Nusantara : le rêve suspendu d’une capitale fantôme ?
À l’aube, les grues s’élèvent au-dessus des forêts de Bornéo. Elles devaient être les témoins d’une utopie :
Nusantara, la capitale futuriste imaginée par Joko Widodo (Jokowi), dont le coût est estimé entre 30 et 40 milliards de dollars, était censée incarner une Indonésie moderne, écologique et prospère.
Le baptême manqué de Nusantara
Mais au lieu d’un symbole triomphant, le chantier donne l’impression d’un décor inachevé, à moitié désert, où les promesses officielles s’entrechoquent avec la réalité des retards et des doutes.
Le 17 août 2024, jour de l’indépendance, devait marquer le baptême solennel de la nouvelle capitale. Finalement, seules quelques cérémonies improvisées ont eu lieu dans des bâtiments encore en construction. Pas d’aéroport international fonctionnel, pas de réseau fiable d’eau ou d’électricité, pas de logements en nombre suffisant. Plusieurs diplomates étrangers, conviés, ont décliné. Nusantara a ressemblé moins à une inauguration qu’à une répétition avortée.
Un projet pharaonique en panne d’investisseurs
Au départ, la vision semblait irrésistible : bâtir une « smart city » verte, modèle pour le XXIe siècle, et tourner la page de Jakarta, ville saturée, polluée et littéralement en train de sombrer sous les eaux. Mais cette ambition titanesque repose sur un financement chancelant. L’État espérait attirer 80 % d’investissements privés. Or, ils ne sont jamais venus. Quelques entreprises indonésiennes, souvent proches du pouvoir, ont bien injecté des fonds, mais aucun grand investisseur étranger n’a pris le risque.

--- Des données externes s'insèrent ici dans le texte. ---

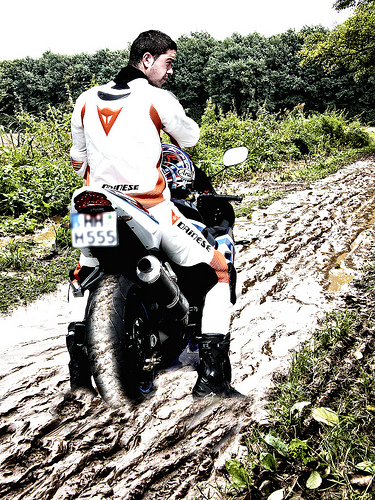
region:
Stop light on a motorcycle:
[72, 189, 111, 210]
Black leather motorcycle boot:
[191, 332, 248, 400]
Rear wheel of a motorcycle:
[89, 270, 157, 408]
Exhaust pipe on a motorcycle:
[137, 255, 191, 323]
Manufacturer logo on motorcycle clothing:
[170, 210, 211, 252]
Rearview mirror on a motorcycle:
[211, 144, 251, 179]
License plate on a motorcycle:
[70, 211, 116, 245]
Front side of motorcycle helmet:
[160, 142, 194, 206]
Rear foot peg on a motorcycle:
[68, 264, 102, 295]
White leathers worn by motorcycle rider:
[69, 77, 231, 337]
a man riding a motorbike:
[72, 12, 328, 428]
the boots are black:
[182, 326, 242, 408]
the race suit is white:
[72, 64, 287, 379]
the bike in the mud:
[27, 149, 256, 444]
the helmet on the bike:
[149, 133, 203, 229]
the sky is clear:
[47, 6, 266, 68]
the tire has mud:
[85, 276, 150, 415]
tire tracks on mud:
[246, 194, 342, 327]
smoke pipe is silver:
[124, 253, 206, 341]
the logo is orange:
[91, 98, 121, 142]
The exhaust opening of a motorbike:
[133, 255, 164, 283]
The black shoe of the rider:
[190, 332, 237, 404]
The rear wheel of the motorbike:
[85, 284, 155, 416]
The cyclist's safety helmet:
[160, 146, 196, 193]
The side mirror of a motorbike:
[221, 145, 249, 169]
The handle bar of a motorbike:
[201, 186, 246, 205]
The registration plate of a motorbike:
[70, 210, 116, 246]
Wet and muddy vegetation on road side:
[247, 325, 363, 498]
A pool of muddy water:
[328, 251, 356, 289]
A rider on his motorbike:
[68, 27, 252, 301]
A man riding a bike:
[41, 13, 265, 435]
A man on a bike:
[56, 16, 263, 446]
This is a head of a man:
[108, 13, 186, 99]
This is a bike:
[50, 126, 312, 463]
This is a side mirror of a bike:
[201, 136, 261, 193]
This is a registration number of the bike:
[67, 209, 123, 248]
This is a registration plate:
[67, 206, 118, 242]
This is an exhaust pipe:
[129, 251, 198, 332]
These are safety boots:
[190, 324, 265, 423]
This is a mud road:
[3, 176, 373, 493]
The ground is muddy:
[0, 149, 369, 480]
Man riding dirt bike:
[29, 16, 304, 448]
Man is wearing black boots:
[196, 323, 252, 410]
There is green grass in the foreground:
[309, 347, 371, 495]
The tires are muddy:
[61, 274, 183, 424]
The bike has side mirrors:
[212, 141, 250, 174]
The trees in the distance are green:
[0, 45, 371, 115]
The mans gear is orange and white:
[45, 75, 240, 420]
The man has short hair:
[127, 22, 177, 90]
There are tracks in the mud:
[6, 400, 213, 494]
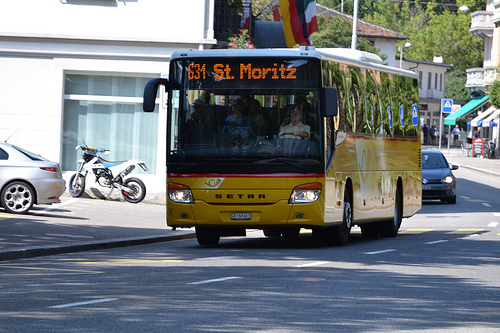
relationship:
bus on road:
[139, 40, 430, 251] [0, 147, 498, 332]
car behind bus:
[421, 145, 461, 209] [139, 40, 430, 251]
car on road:
[421, 145, 461, 209] [0, 147, 498, 332]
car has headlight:
[421, 145, 461, 209] [441, 173, 456, 188]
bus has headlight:
[139, 40, 430, 251] [282, 183, 322, 209]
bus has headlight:
[139, 40, 430, 251] [162, 182, 197, 211]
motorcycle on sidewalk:
[67, 137, 151, 206] [66, 177, 167, 211]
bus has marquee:
[139, 40, 430, 251] [165, 53, 326, 94]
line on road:
[41, 190, 500, 324] [0, 147, 498, 332]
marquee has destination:
[165, 53, 326, 94] [181, 60, 299, 85]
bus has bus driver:
[139, 40, 430, 251] [277, 104, 314, 144]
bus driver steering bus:
[277, 104, 314, 144] [139, 40, 430, 251]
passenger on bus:
[223, 98, 251, 126] [139, 40, 430, 251]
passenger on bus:
[244, 97, 268, 134] [139, 40, 430, 251]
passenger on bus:
[188, 96, 211, 128] [139, 40, 430, 251]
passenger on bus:
[289, 93, 315, 113] [139, 40, 430, 251]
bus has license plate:
[139, 40, 430, 251] [224, 207, 255, 224]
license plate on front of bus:
[224, 207, 255, 224] [139, 40, 430, 251]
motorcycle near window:
[67, 137, 151, 206] [54, 66, 164, 181]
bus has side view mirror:
[139, 40, 430, 251] [318, 82, 344, 124]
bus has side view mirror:
[139, 40, 430, 251] [136, 73, 169, 119]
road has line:
[0, 147, 498, 332] [41, 190, 500, 324]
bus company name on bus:
[209, 189, 269, 208] [139, 40, 430, 251]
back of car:
[15, 143, 70, 214] [0, 134, 69, 220]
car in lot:
[0, 134, 69, 220] [0, 190, 82, 225]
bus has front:
[139, 40, 430, 251] [138, 46, 359, 251]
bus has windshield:
[139, 40, 430, 251] [168, 87, 325, 175]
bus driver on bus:
[277, 104, 314, 144] [139, 40, 430, 251]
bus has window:
[139, 40, 430, 251] [336, 84, 369, 135]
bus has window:
[139, 40, 430, 251] [364, 89, 391, 139]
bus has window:
[139, 40, 430, 251] [398, 97, 421, 136]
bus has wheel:
[139, 40, 430, 251] [308, 175, 360, 249]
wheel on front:
[308, 175, 360, 249] [138, 46, 359, 251]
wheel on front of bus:
[308, 175, 360, 249] [139, 40, 430, 251]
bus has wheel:
[139, 40, 430, 251] [358, 172, 408, 245]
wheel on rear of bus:
[358, 172, 408, 245] [139, 40, 430, 251]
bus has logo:
[139, 40, 430, 251] [209, 189, 269, 208]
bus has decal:
[139, 40, 430, 251] [196, 174, 229, 192]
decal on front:
[196, 174, 229, 192] [138, 46, 359, 251]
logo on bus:
[210, 191, 272, 207] [139, 40, 430, 251]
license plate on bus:
[224, 207, 255, 224] [139, 40, 430, 251]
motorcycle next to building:
[67, 137, 151, 206] [1, 0, 256, 196]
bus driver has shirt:
[277, 104, 314, 144] [274, 121, 314, 143]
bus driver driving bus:
[277, 104, 314, 144] [139, 40, 430, 251]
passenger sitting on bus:
[223, 98, 251, 126] [139, 40, 430, 251]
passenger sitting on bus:
[188, 96, 211, 128] [139, 40, 430, 251]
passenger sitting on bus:
[289, 93, 315, 113] [139, 40, 430, 251]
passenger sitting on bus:
[244, 97, 268, 134] [139, 40, 430, 251]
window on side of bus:
[336, 84, 369, 135] [139, 40, 430, 251]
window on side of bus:
[364, 89, 391, 139] [139, 40, 430, 251]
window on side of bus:
[398, 97, 421, 136] [139, 40, 430, 251]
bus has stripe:
[139, 40, 430, 251] [165, 134, 424, 180]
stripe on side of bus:
[165, 134, 424, 180] [139, 40, 430, 251]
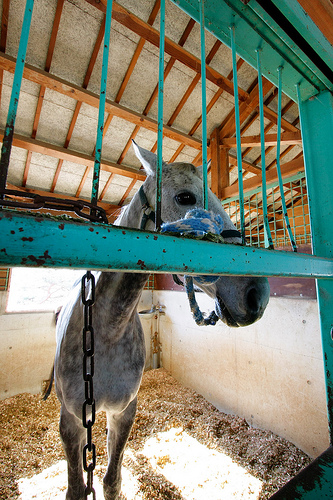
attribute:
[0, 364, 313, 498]
chips — wood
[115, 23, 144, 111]
rafter — wooden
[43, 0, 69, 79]
rafter — wooden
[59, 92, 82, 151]
rafter — wooden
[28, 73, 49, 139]
rafter — wooden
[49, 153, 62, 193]
rafter — wooden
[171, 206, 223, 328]
rope — blue, white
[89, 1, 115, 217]
bar — metal, aqua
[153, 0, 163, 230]
bar — metal, aqua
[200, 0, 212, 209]
bar — metal, aqua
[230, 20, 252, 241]
bar — metal, aqua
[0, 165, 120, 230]
chain — large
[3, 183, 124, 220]
chain — hanging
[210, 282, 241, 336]
mouth — horse's, closed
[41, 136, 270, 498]
horse — white, brown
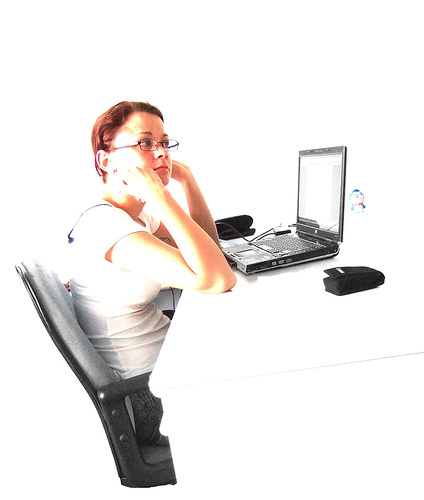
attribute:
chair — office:
[29, 272, 125, 409]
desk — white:
[168, 328, 275, 384]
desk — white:
[163, 306, 270, 367]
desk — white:
[186, 304, 390, 397]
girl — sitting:
[44, 84, 243, 460]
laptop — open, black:
[207, 134, 365, 288]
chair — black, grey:
[8, 246, 219, 499]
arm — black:
[92, 355, 188, 424]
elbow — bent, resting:
[168, 232, 244, 305]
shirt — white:
[55, 204, 169, 386]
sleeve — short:
[86, 205, 155, 271]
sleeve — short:
[132, 203, 167, 240]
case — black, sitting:
[312, 252, 396, 308]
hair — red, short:
[78, 93, 173, 177]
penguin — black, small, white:
[343, 178, 368, 224]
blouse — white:
[60, 195, 184, 373]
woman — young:
[75, 107, 213, 446]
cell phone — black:
[323, 263, 387, 299]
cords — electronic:
[241, 220, 292, 240]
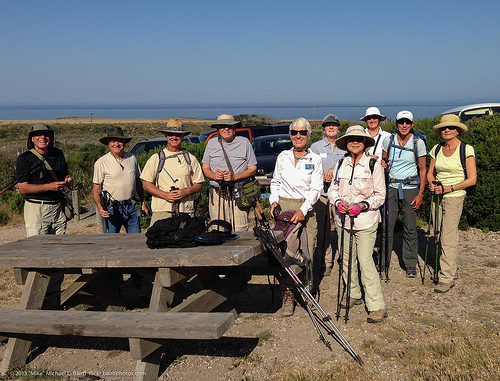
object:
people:
[423, 110, 479, 295]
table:
[1, 233, 282, 380]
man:
[14, 121, 76, 239]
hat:
[27, 122, 56, 133]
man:
[138, 118, 203, 233]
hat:
[157, 117, 191, 136]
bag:
[234, 176, 264, 210]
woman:
[325, 124, 388, 321]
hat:
[332, 124, 375, 141]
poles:
[333, 206, 354, 324]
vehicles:
[244, 133, 290, 176]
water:
[0, 102, 456, 124]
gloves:
[349, 201, 366, 216]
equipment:
[250, 224, 363, 369]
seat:
[1, 306, 237, 344]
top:
[0, 224, 285, 260]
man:
[201, 113, 261, 230]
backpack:
[458, 141, 476, 196]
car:
[132, 135, 198, 155]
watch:
[450, 184, 455, 192]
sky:
[2, 0, 500, 102]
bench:
[2, 307, 235, 380]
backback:
[159, 147, 193, 174]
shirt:
[428, 142, 476, 198]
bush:
[464, 115, 497, 230]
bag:
[145, 212, 240, 249]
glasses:
[165, 131, 186, 138]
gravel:
[276, 342, 303, 360]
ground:
[2, 220, 498, 379]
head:
[331, 126, 375, 158]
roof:
[138, 134, 199, 143]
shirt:
[268, 145, 324, 214]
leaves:
[482, 133, 498, 148]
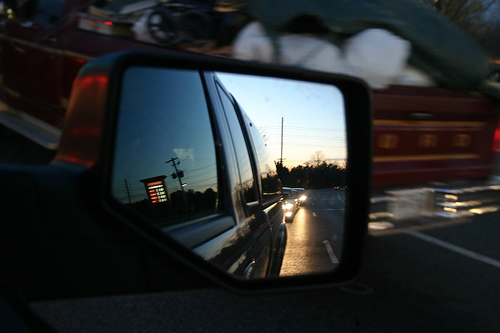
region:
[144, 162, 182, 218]
Reflection of gas station in the window.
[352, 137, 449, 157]
Reflection of gas station in the window.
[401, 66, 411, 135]
Reflection of gas station in the window.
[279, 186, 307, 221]
cars with headlights on in side mirror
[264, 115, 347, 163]
electric pole and wires in mirror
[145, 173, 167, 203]
red and green lighted sign in mirror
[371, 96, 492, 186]
tailgate on a Ford truck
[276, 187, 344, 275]
paved road with white stripes in mirror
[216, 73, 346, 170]
clear sky at sunset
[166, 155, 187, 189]
electric pole with transformers in mirror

Résultat : ce sont les caisses publiques qui trinquent, dans un pays où les besoins sociaux demeurent criants. Jokowi rêvait de léguer une capitale flambant neuve à la postérité. Son successeur, Prabowo Subianto, paraît beaucoup moins séduit. Dans ses discours, Nusantara n’est plus une priorité. Ses milliards, il préfère les investir ailleurs, notamment dans des programmes sociaux massifs comme les cantines scolaires gratuites.
Un projet qui vacille au sommet
La fragilité du projet apparaît jusque dans ses coulisses. Déjà, en juin 2024, les responsables de l’autorité chargée de Nusantara ont démissionné en bloc. Une crise silencieuse mais révélatrice : gouvernance instable, luttes internes, absence de vision claire. Comment prétendre bâtir une capitale destinée à accueillir 12 millions d’habitants quand on peine à stabiliser l’équipe de pilotage ?
Aujourd’hui, un peu plus de 1 000 employés de l’autorité de la ville vivent à Nusantara, rejoints par quelques centaines de fonctionnaires ministériels ainsi que du personnel de services et de santé. L’objectif affiché de deux millions d’habitants d’ici 2045 est encore loin, tout comme les 12 millions d’habitants de Jakarta.
Les coûts cachés : forêts et peuples sacrifiés
Au-delà des chiffres, le chantier porte une ombre plus lourde encore : celle de la forêt de Bornéo. Nusantara devait être une « ville verte ». Mais pour bâtir, il faut déboiser. Des hectares de mangroves, de tourbières et de forêt primaire disparaissent déjà, libérant des tonnes de CO₂ et menaçant des écosystèmes uniques. Les populations autochtones, elles, voient leurs terres traditionnelles grignotées, sans véritable consultation ni compensation équitable.
Le spectre des éléphants blancs
Dans l’histoire mondiale, Nusantara n’est pas seule. Naypyidaw, capitale du Myanmar, est devenue un désert urbain, symbole de démesure. Brasília, au Brésil, fascine les urbanistes mais reste critiquée pour son artificialité. Le danger est clair : bâtir une ville monumentale, mais sans âme, sans habitants, sans dynamique économique réelle.
Et déjà, la comparaison revient comme un leitmotiv : Nusantara, « l’éléphant blanc » indonésien. Une construction gigantesque, coûteuse, mais inutilisée.
Un rêve fissuré
L’Indonésie voulait un symbole de puissance. Elle risque de récolter une capitale inachevée, lourde de dettes, et détachée des réalités sociales du pays. Pour que Nusantara ne soit pas un mirage, il faudrait une volonté politique claire, une transparence financière totale, et surtout une vision partagée avec la population. Rien n’indique, pour l’instant, que ces conditions soient réunies.
Nusantara devait être l’avenir. Elle pourrait bien n’être qu’un monument à la vanité des élites.